Traditionally used as a barometer to measure ocean pollution, filter feeders like mussels absorb contaminants from the water in which they live and store them in their tissues at high levels of concentration.

Mussels are classified as bivalves, alongside clams and oysters, and work as tiny filtration systems as they suck in water laden with their food—a microscopic algae called phytoplankton—and as they filter the water, their tissues absorb some of the chemicals present in their marine environment, like herbicides, pharmaceuticals, and flame retardants. In a study conducted by Stanford University in California, it was shown that in just seventy two hours, bivalves were able to clean up to 80% of contaminants when placed in wastewater.

“Each native mussel filters about two liters of water a day, so it doesn’t take a whole lot to improve water quality,” study co-author Richard Luthy, senior fellow at the Stanford Woods Institute for the Environment and the Silas H. Palmer Professor of Civil and Environmental Engineering, has said.

When the Washington Department of Fish and Wildlife pulled the test mussels from Puget Sound in their study, they found that in three of the eighteen locations, the mussels tested positive for trace levels of oxycodone. None of the contaminated mussels were tested near commercial fishing beds, and the Department clarified that the amount of opioids found in the mussels was thousands of times smaller than the typical human dose, but the findings still raised concern—from both an environmental and human health perspective—regarding the amount of drug tainted sewage being swept into North America’s coastlines.

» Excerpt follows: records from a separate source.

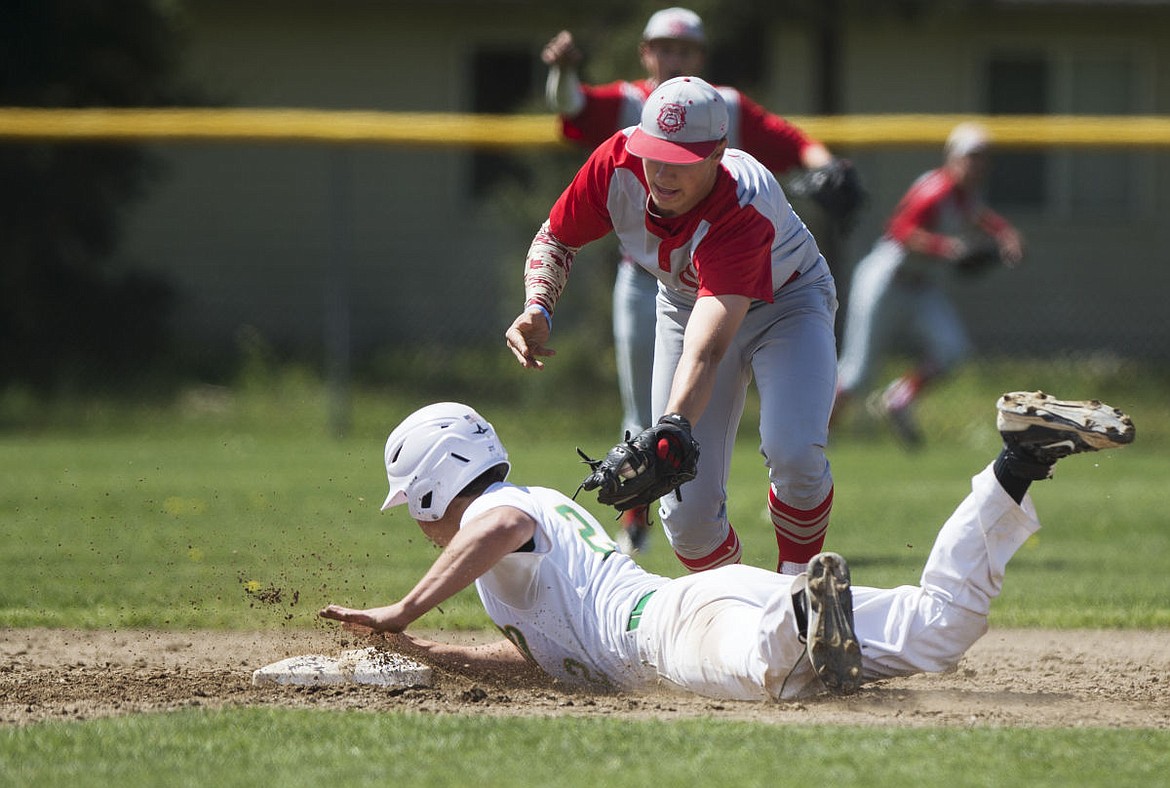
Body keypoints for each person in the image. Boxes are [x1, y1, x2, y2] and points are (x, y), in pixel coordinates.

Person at [319, 391, 1135, 701]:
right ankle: (1014, 465)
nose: (417, 525)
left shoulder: (499, 514)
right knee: (940, 629)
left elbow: (493, 528)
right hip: (704, 603)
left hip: (671, 630)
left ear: (435, 485)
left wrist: (400, 608)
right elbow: (546, 665)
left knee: (767, 674)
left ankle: (800, 627)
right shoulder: (512, 540)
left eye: (414, 506)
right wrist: (425, 650)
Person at [542, 7, 855, 553]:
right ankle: (736, 615)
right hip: (674, 293)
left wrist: (673, 428)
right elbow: (555, 236)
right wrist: (537, 306)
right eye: (652, 156)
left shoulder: (743, 199)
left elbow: (708, 350)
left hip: (787, 299)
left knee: (795, 455)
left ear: (716, 153)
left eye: (679, 160)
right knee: (685, 520)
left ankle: (798, 586)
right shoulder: (616, 155)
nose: (660, 172)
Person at [833, 122, 1025, 448]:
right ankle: (819, 431)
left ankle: (900, 398)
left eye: (983, 158)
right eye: (972, 157)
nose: (978, 165)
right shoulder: (935, 189)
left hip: (920, 286)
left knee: (952, 351)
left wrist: (1005, 233)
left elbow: (979, 215)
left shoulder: (965, 195)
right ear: (953, 158)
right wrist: (948, 247)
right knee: (858, 373)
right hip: (887, 280)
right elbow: (900, 231)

When humans use opioids, like oxycodone, their bodies act like filters, too—though not terribly efficient ones—and when the drugs are passed through their systems, they usually end up in the toilet and are passed through to waste water management facilities, and from there, everything that can’t be filtered from the water is then released into the oceans. Studies are showing that this isn’t just a result of the opioid epidemic sweeping across North America; in fact, the mussels tested by the Department of Fish and Wildlife, in association with the Puget Sound Institute, found traces of not only opioids but antidepressants and Melphalan, a common drug used in chemotherapy.

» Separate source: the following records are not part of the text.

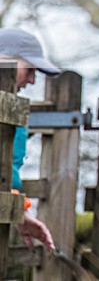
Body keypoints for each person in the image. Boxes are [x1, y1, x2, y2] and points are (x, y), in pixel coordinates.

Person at [0, 28, 57, 252]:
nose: (32, 80)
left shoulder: (14, 112)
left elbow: (6, 174)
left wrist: (19, 211)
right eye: (29, 70)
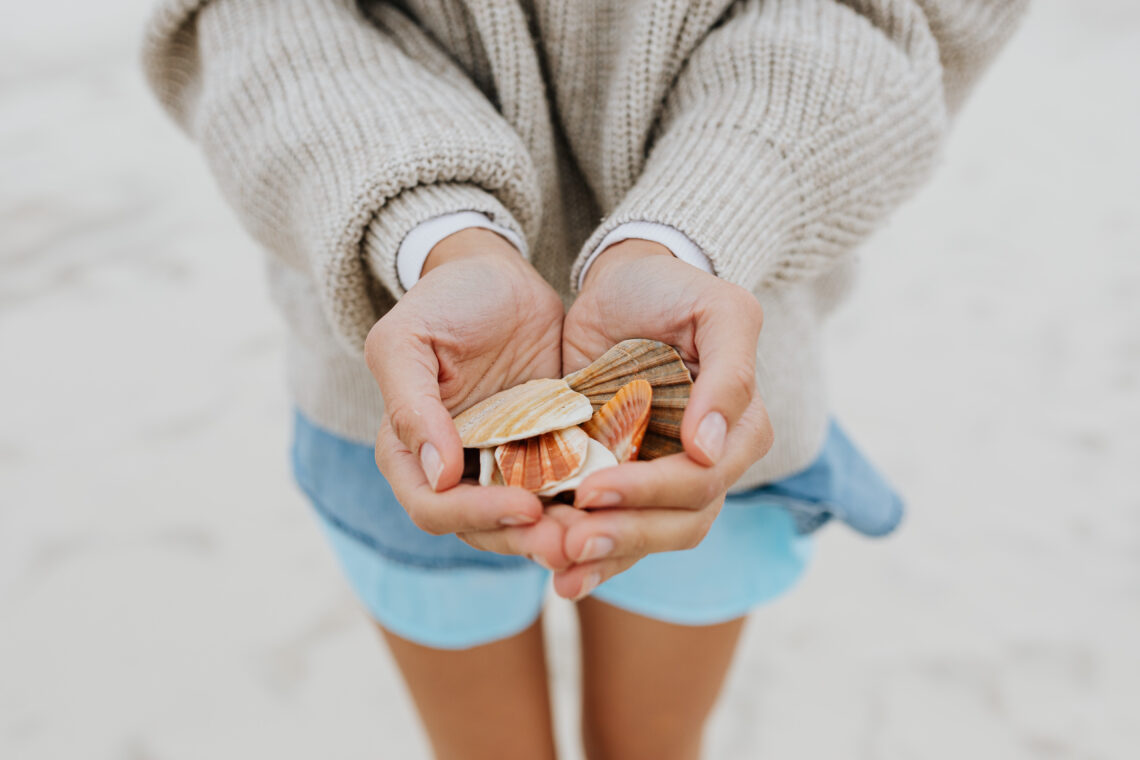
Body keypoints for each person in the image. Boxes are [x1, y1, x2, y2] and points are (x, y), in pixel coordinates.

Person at [143, 1, 1027, 757]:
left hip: (702, 385)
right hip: (410, 386)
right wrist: (435, 232)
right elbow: (255, 22)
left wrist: (695, 228)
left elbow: (895, 18)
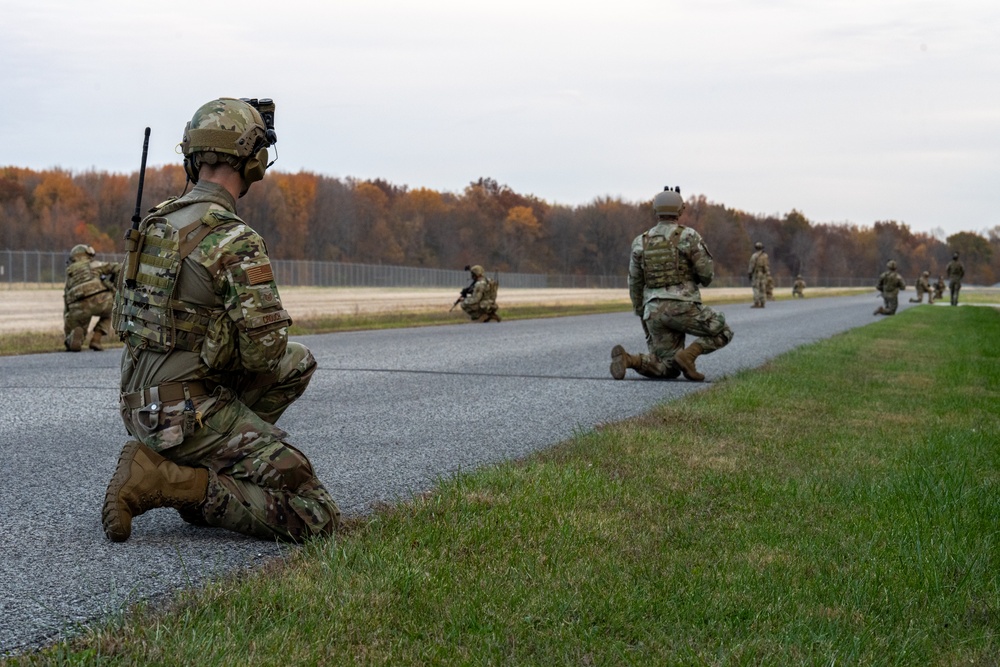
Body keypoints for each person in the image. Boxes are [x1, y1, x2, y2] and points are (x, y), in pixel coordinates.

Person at [102, 97, 339, 543]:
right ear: (253, 162)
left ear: (192, 158)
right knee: (316, 513)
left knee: (298, 362)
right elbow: (263, 352)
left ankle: (184, 466)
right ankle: (178, 483)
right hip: (185, 415)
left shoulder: (154, 224)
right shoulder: (234, 238)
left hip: (138, 407)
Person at [610, 186, 733, 382]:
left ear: (655, 210)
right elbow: (707, 275)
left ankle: (629, 360)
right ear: (680, 210)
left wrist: (640, 310)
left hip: (653, 311)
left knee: (668, 368)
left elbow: (634, 281)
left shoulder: (640, 241)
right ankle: (689, 355)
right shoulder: (689, 236)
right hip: (683, 308)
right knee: (724, 330)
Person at [63, 244, 120, 351]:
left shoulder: (70, 272)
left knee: (78, 328)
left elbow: (66, 297)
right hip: (101, 300)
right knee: (111, 311)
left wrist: (68, 318)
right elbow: (119, 268)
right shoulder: (95, 265)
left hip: (78, 305)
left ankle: (74, 339)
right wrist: (115, 286)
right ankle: (96, 338)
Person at [747, 241, 769, 308]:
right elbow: (767, 265)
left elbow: (751, 266)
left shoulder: (754, 256)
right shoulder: (765, 256)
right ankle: (763, 302)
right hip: (763, 273)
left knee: (756, 288)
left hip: (756, 274)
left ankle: (757, 302)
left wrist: (750, 273)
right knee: (763, 288)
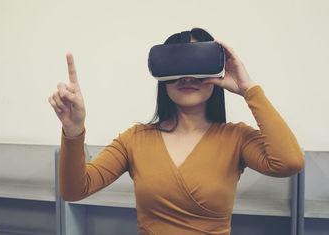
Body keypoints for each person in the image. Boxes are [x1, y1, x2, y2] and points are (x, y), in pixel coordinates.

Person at [48, 28, 305, 235]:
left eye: (197, 64)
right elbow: (74, 190)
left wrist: (248, 88)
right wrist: (74, 130)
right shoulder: (135, 140)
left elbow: (289, 162)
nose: (187, 77)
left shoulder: (236, 138)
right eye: (177, 65)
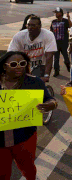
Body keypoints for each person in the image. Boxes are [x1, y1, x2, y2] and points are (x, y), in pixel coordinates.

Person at [0, 51, 57, 180]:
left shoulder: (34, 82)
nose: (19, 67)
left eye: (22, 63)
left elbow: (50, 99)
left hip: (25, 137)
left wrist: (51, 104)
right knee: (2, 173)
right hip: (1, 141)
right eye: (14, 64)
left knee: (28, 169)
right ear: (5, 66)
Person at [8, 16, 57, 82]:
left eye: (33, 25)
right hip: (23, 64)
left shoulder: (48, 35)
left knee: (35, 84)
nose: (30, 27)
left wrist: (46, 75)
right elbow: (11, 54)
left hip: (39, 65)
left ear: (40, 26)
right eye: (29, 25)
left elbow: (49, 57)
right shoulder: (19, 36)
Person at [50, 7, 72, 77]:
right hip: (55, 42)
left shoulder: (65, 21)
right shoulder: (53, 21)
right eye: (55, 13)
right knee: (56, 58)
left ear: (60, 13)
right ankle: (56, 71)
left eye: (57, 12)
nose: (55, 14)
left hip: (64, 43)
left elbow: (71, 26)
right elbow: (51, 31)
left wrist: (68, 18)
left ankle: (69, 67)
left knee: (65, 56)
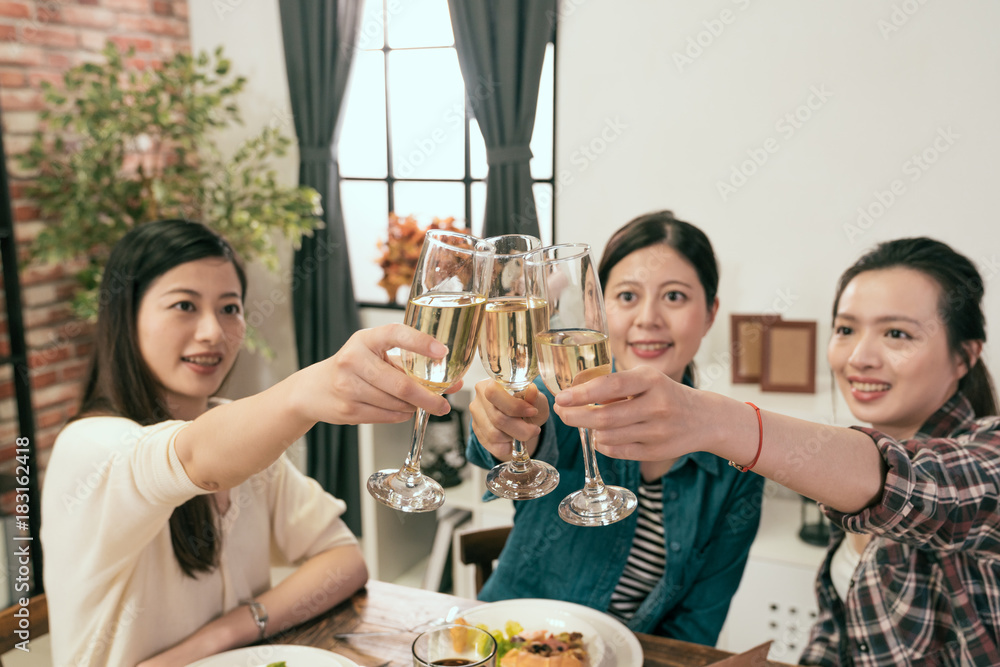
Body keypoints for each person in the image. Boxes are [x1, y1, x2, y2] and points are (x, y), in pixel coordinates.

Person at [554, 237, 1000, 665]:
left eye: (898, 334)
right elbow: (836, 641)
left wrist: (719, 421)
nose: (860, 357)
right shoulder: (843, 477)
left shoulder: (988, 453)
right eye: (846, 329)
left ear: (965, 356)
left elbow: (916, 486)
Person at [40, 220, 459, 666]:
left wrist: (218, 637)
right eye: (184, 305)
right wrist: (304, 394)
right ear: (127, 317)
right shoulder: (87, 447)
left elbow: (343, 560)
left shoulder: (234, 430)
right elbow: (196, 459)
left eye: (229, 308)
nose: (212, 333)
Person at [466, 211, 765, 644]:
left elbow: (694, 632)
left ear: (710, 313)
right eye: (626, 296)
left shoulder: (735, 466)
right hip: (507, 644)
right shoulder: (561, 402)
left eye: (675, 297)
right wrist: (499, 428)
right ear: (600, 310)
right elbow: (509, 438)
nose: (648, 318)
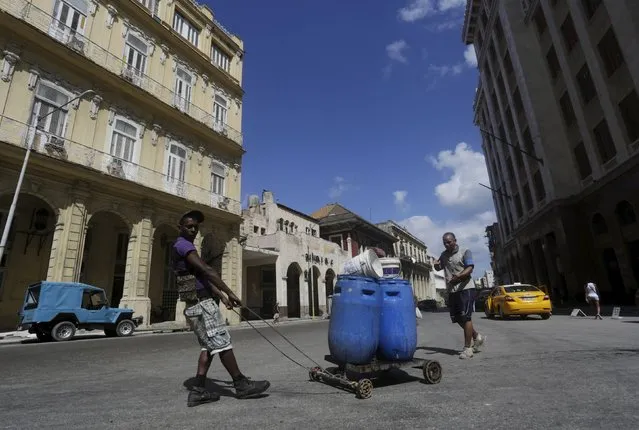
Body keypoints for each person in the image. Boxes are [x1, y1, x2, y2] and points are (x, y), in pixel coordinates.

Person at [173, 209, 270, 407]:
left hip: (199, 302)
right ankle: (241, 385)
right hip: (202, 304)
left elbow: (200, 280)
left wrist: (222, 296)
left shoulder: (187, 246)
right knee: (222, 341)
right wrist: (231, 292)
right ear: (180, 227)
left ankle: (198, 390)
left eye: (196, 227)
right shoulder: (183, 246)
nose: (193, 229)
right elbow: (207, 271)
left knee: (209, 346)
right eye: (189, 226)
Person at [434, 232, 485, 359]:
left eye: (449, 242)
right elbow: (439, 267)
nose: (447, 244)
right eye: (444, 242)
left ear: (455, 240)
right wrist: (435, 265)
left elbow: (470, 268)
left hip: (466, 288)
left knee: (466, 317)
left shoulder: (465, 251)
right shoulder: (443, 255)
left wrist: (460, 276)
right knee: (458, 318)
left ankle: (468, 349)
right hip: (452, 290)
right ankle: (476, 336)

Jennifer Lanksbury, a biologist at the Washington Department of Fish and Wildlife, is concerned about the drugs flowing into the Sound. “What we eat and what we excrete goes into the Puget Sound,” she says, “It’s telling me there’s a lot of people taking oxycodone in the Puget Sound area.”

Mussels don’t seem to metabolize opioids, so there is no evidence that they are physically harmed by the drugs that are swept into their marine environment; however, studies by the University of Utah have shown that zebrafish will willingly dose themselves with opioids in their environment, and further hypothesis posits that if given the chance, salmon and other fish may do the same.